---- Working data
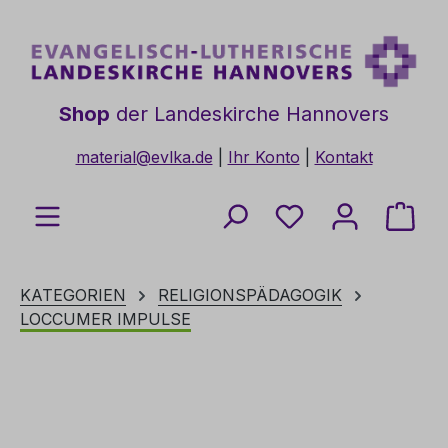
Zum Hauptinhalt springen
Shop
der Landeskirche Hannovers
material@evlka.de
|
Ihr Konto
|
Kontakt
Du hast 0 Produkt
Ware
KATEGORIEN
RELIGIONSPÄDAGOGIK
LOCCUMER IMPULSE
--------
> **Assignment**
Reproduce everything above exactly, images excluded.

> **Written answer**
Zum Hauptinhalt springen
Shop
der Landeskirche Hannovers
material@evlka.de
|
Ihr Konto
|
Kontakt
Du hast 0 Produkt
Ware
KATEGORIEN
RELIGIONSPÄDAGOGIK
LOCCUMER IMPULSE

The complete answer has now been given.